To access the container, open your browser and go to
localhost:6080
. You should be able to view the container’s desktop
after a few seconds.
Read the Compiling and How to use sections to learn how to compile the workspace and run the controller inside a simulation.
The raw installation was tested on Debian Stretch (9), using ROS Melodic. Install the Talos simulation environment from the oficial ROS page. Also, you will need to install the Pinocchio library. To do so, follow these instructions. Also, do not forget to clone this repo inside your workspace!
Alternatively, you can have a look to the Dockerfile
and use it as a
reference, but that should not be necessary.
Make sure you have the package python-catkin-tools
installed. Then, in your catkin workspace, run:
catkin build --force-cmake -DCATKIN_ENABLE_TESTING=false
The first step is to launch the Gazebo physics simulator:
roslaunch talos_gazebo talos_gazebo.launch
We can now load our controller:
roslaunch talos_wbc_controller talos_trajectory_wbc_controller.launch
The robot will remain still, waiting for a trajectory to follow. You
can change the QP formulation parameters at any time using rqt
:
rosrun rqt_reconfigure rqt_reconfigure
The controller is waiting for trajectories to be sent to the
/talos_trajectory_wbc_controller/command
topic. The message type is
talos_wbc_controller::JointContactTrajectory
, and can send joint and
center of mass trajectories, as well as link contacts with the world.
Trajectories can be generated in advance using any planning
framework. Those trajectories then have to be formulated as a
JointContactTrajectory
.
Using this fork of towr and the package xpp_talos
, simple
walking gaits can be generated and sent to this controller. This
trajectory generator is already installed in the Docker image. If
using a raw installation, you’ll have to clone it in the workspace and
build it. To launch the trajectory generator environment, run:
roslaunch towr_ros towr_ros.launch
By default, the trajectory generated will have only two steps, one for each foot.

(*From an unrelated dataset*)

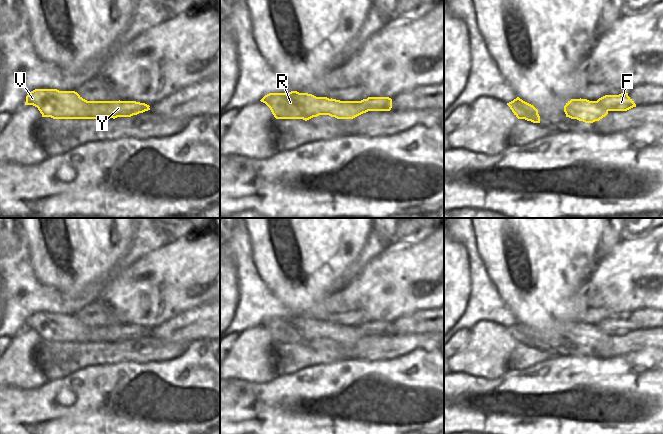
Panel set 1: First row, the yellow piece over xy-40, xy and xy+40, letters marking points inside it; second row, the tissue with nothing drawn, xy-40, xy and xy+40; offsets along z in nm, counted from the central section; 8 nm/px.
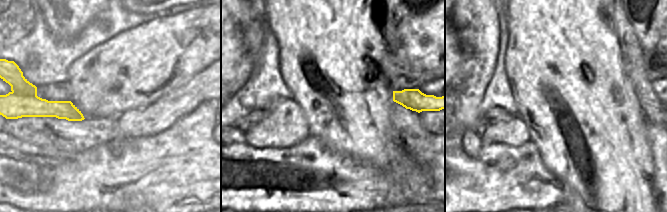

So it is a good idea to have the goal moved near the initial position of the robot.
Every trajectory generated is automatically saved to
~/.ros/towr_trajectory.bag
. To send the trajectory to the
controller, use the node talos_contact_traj
as follows:
rosrun xpp_talos talos_contact_traj
You should be able to see the robot trying to follow the trajectory in Gazebo.